I believe we’re primed for transcendent, profound, transformational experiences; I don’t think it matters whether you are a humanist, a mystic, an atheist, a Protestant, Catholic, Muslim, Hindu, Jew—or whatever.  We have the opportunity to re-evaluate our lives, our priorities, to look at the world with wonder and awe, to break down the barriers that culture has placed before us, to explore new ways of living, being, and doing in the world.  These are properties of the human mind and as far as I am aware, no other living creature has the capacity for transcendent experiences.  A case could be made that other plant and animal species adapt to their environments, so as to be more successful or dominant, but adaptation is not the same as transformation, just as knowledge is not the same as wisdom.  Humans can choose to explore their personal beliefs, can become more intentionally self-reflective, and can change the world. “People wouldn't even go into science [or social justice work or ministry or journey into their selves, their beliefs, their lives] unless there was something much bigger to be discovered, something that is transcendent.”
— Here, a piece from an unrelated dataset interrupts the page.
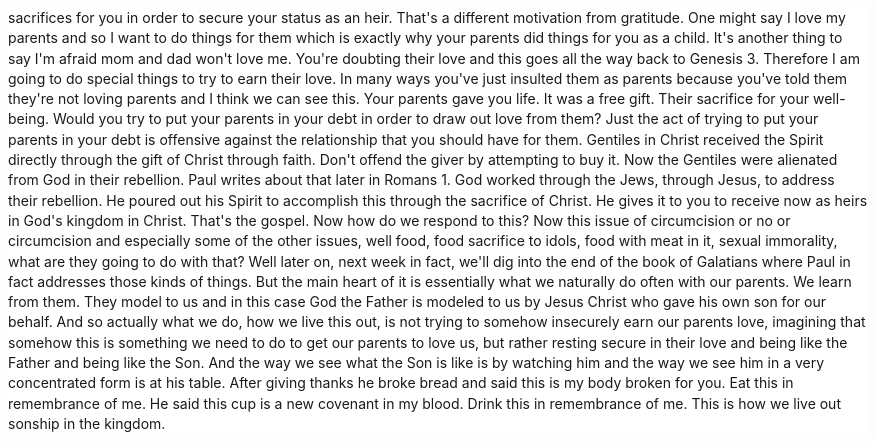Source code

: sacrifices for you in order to secure your status as an heir. That's a different motivation from gratitude. One might say I love my parents and so I want to do things for them which is exactly why your parents did things for you as a child. It's another thing to say I'm afraid mom and dad won't love me. You're doubting their love and this goes all the way back to Genesis 3. Therefore I am going to do special things to try to earn their love. In many ways you've just insulted them as parents because you've told them they're not loving parents and I think we can see this. Your parents gave you life. It was a free gift. Their sacrifice for your well-being. Would you try to put your parents in your debt in order to draw out love from them? Just the act of trying to put your parents in your debt is offensive against the relationship that you should have for them. Gentiles in Christ received the Spirit directly through the gift of Christ through faith. Don't offend the giver by attempting to buy it. Now the Gentiles were alienated from God in their rebellion. Paul writes about that later in Romans 1. God worked through the Jews, through Jesus, to address their rebellion. He poured out his Spirit to accomplish this through the sacrifice of Christ. He gives it to you to receive now as heirs in God's kingdom in Christ. That's the gospel. Now how do we respond to this? Now this issue of circumcision or no or circumcision and especially some of the other issues, well food, food sacrifice to idols, food with meat in it, sexual immorality, what are they going to do with that? Well later on, next week in fact, we'll dig into the end of the book of Galatians where Paul in fact addresses those kinds of things. But the main heart of it is essentially what we naturally do often with our parents. We learn from them. They model to us and in this case God the Father is modeled to us by Jesus Christ who gave his own son for our behalf. And so actually what we do, how we live this out, is not trying to somehow insecurely earn our parents love, imagining that somehow this is something we need to do to get our parents to love us, but rather resting secure in their love and being like the Father and being like the Son. And the way we see what the Son is like is by watching him and the way we see him in a very concentrated form is at his table. After giving thanks he broke bread and said this is my body broken for you. Eat this in remembrance of me. He said this cup is a new covenant in my blood. Drink this in remembrance of me. This is how we live out sonship in the kingdom.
What meaning will you make of a transcendent or profound experience?  Will you ignore it?  Dismiss it? Ponder it?  Be transformed by it?  What wisdom, enlightenment, insight, wonder will you take from it?  How un-self-focused will you become as a result?  When the larger world consciousness presses on your own consciousness, how will you live in a universe that is not centered on your own personality?  These are the questions I leave you with as you back go out into a world that will offer you experiences that are beyond the normal.